Rome pumped 5.4 billion euros into MPS as part of a 2017 rescue for Italy's oldest bank and must cut its 64% stake under the terms of the bailout agreed with Brussels.

Finding a solution has become imperative after MPS last month warned its capital ratios would breach minimum thresholds, and the European Central Bank told it to clarify by the end of January how it plans to fill the shortfall.

MPS said its board would meet on Jan. 19 to approve the plan requested by the ECB, under which the bank's capital needs will be set at between 2.0 billion and 2.5 billion euros.

Under a separate five-year plan approved by MPS on Thursday, it expects to cut a net 2,670 jobs and return to profit in 2023.

The Treasury will discuss this plan with the European Commission, which must clear any further use of state money.
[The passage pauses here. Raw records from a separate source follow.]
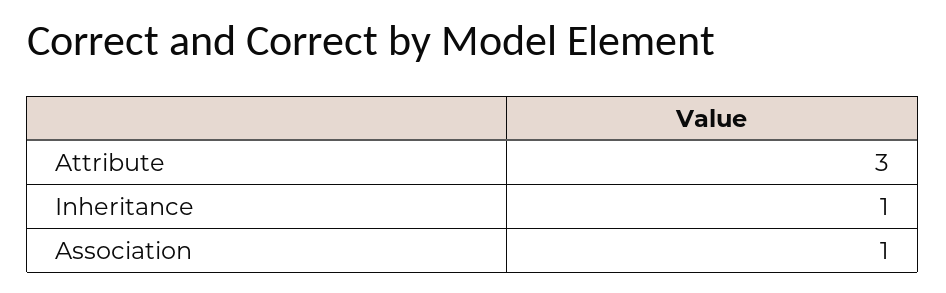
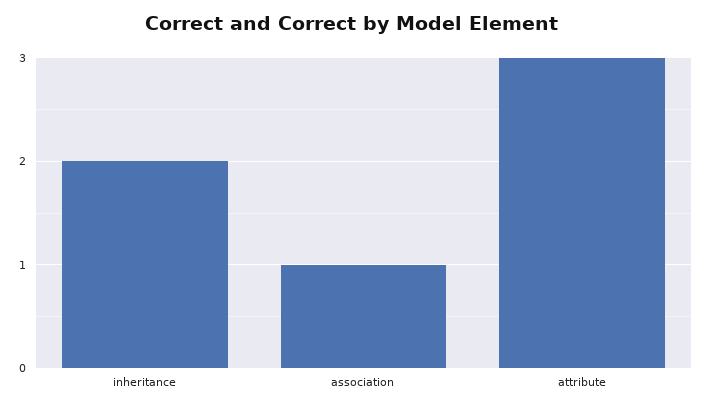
  {
    "Attribute": 3,
-   "Inheritance": 1,
+   "Inheritance": 2,
    "Association": 1
  }

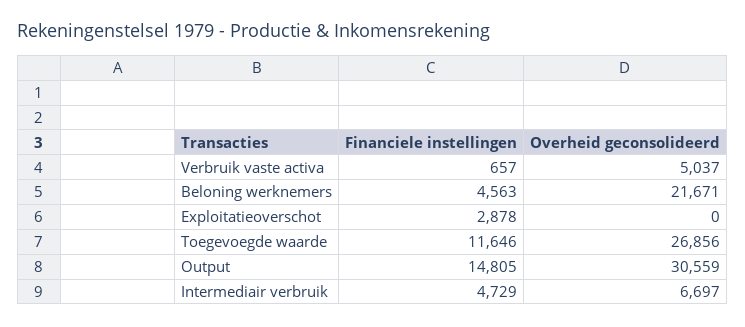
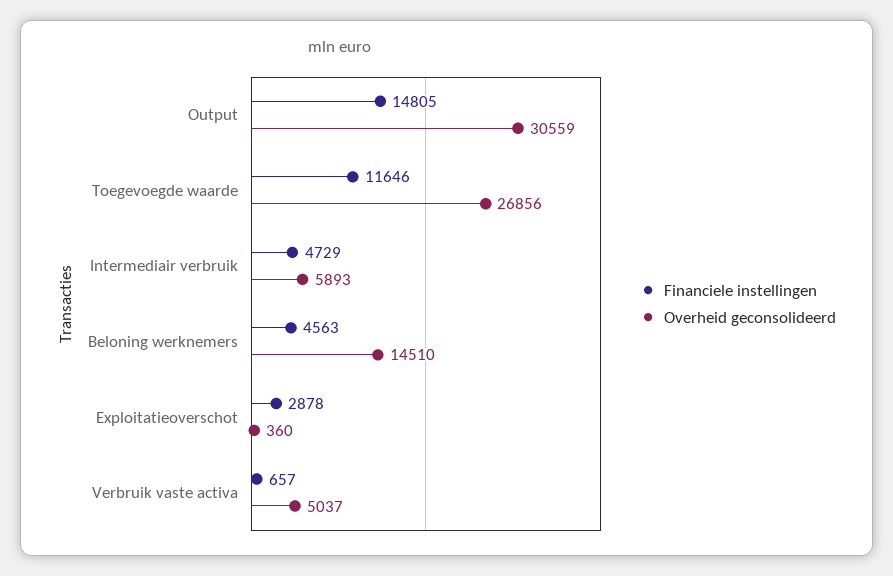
  {
    "Financiele instellingen": {
      "Verbruik vaste activa": 657,
      "Beloning werknemers": 4563,
      "Exploitatieoverschot": 2878,
      "Toegevoegde waarde": 11646,
      "Output": 14805,
      "Intermediair verbruik": 4729
    },
    "Overheid geconsolideerd": {
      "Verbruik vaste activa": 5037,
-     "Beloning werknemers": 21671,
+     "Beloning werknemers": 14510,
-     "Exploitatieoverschot": 0,
+     "Exploitatieoverschot": 360,
      "Toegevoegde waarde": 26856,
      "Output": 30559,
-     "Intermediair verbruik": 6697
+     "Intermediair verbruik": 5893
    }
  }

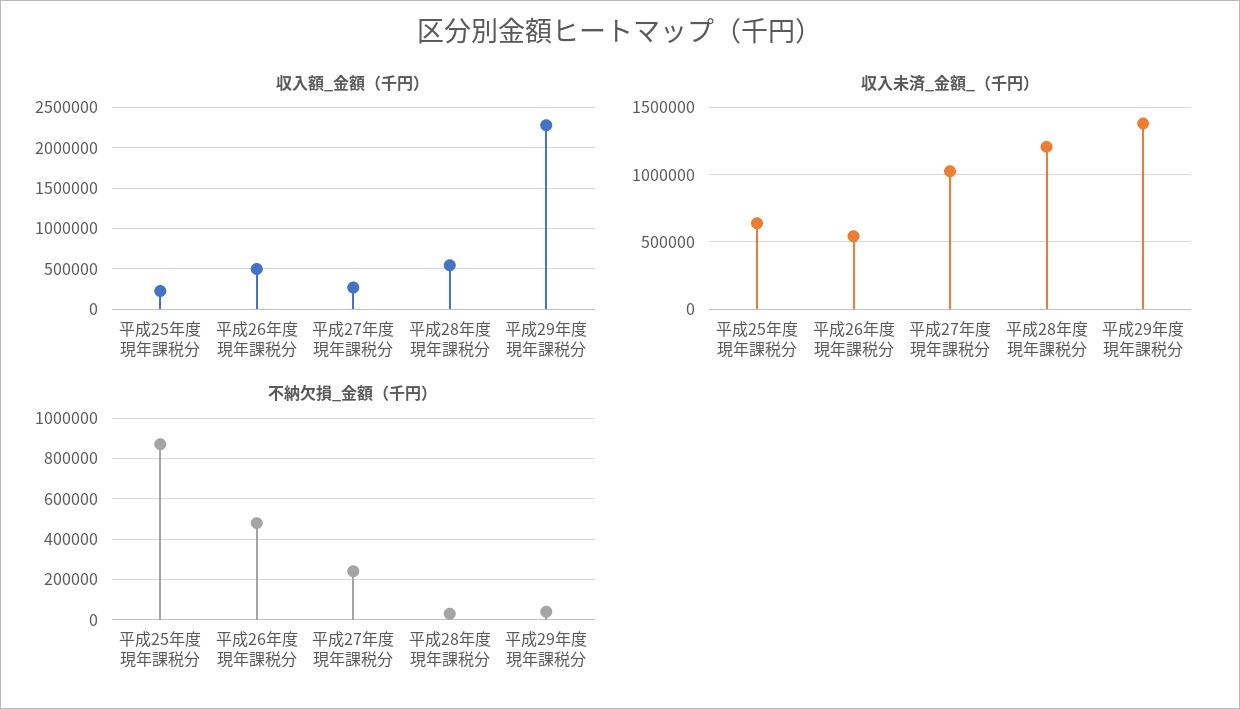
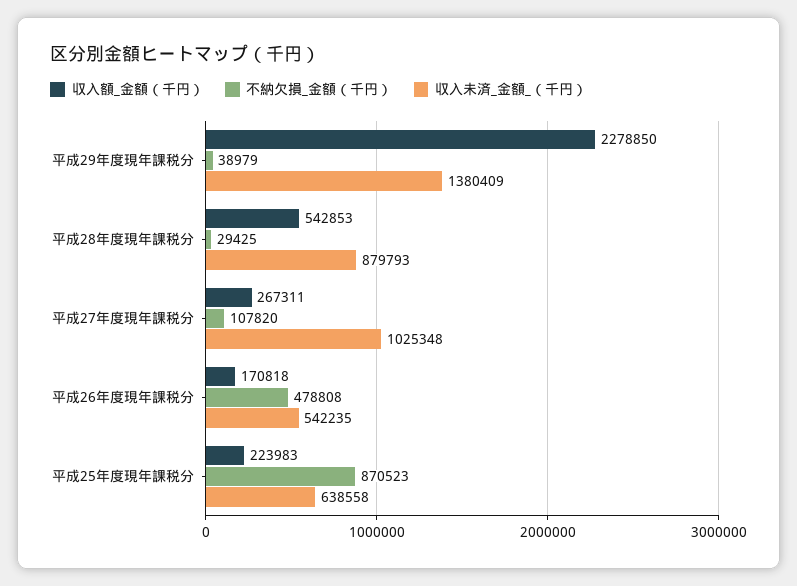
  {
    "収入額_金額（千円）": {
      "平成25年度現年課税分": 223983,
-     "平成26年度現年課税分": 500000,
+     "平成26年度現年課税分": 170818,
      "平成27年度現年課税分": 267311,
      "平成28年度現年課税分": 542853,
      "平成29年度現年課税分": 2278850
    },
    "収入未済_金額_（千円）": {
      "平成25年度現年課税分": 638558,
      "平成26年度現年課税分": 542235,
      "平成27年度現年課税分": 1025348,
-     "平成28年度現年課税分": 1200000,
+     "平成28年度現年課税分": 879793,
      "平成29年度現年課税分": 1380409
    },
    "不納欠損_金額（千円）": {
      "平成25年度現年課税分": 870523,
      "平成26年度現年課税分": 478808,
-     "平成27年度現年課税分": 250000,
+     "平成27年度現年課税分": 107820,
      "平成28年度現年課税分": 29425,
      "平成29年度現年課税分": 38979
    }
  }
Rome has set aside 1.5 billion euros, but the sources said it was not clear how much of the bank's capital needs the Italian government would be able to cover.

That is crucial because UniCredit has made clear it would not agree to a deal that reduces its capital buffers, one of the sources told Reuters.

In the final push after two years working to rid MPS of most of its problem loans, the Treasury last month hired Bank of America and Orrick to help it cut its holding.

The advisers are looking in detail at MPS' numbers before negotiations enter a crunch phase, two of the people said.

The bank's capital reserves are set to be eroded by a bad loan clean-up, which will close by the year-end, and provisions against pending lawsuits booked in the third quarter after years of mismanagement and the conviction of former executives.

The Treasury has also devised tax breaks for companies merging in 2021, which would entail a net 2.4 billion euro boost for an MPS buyer.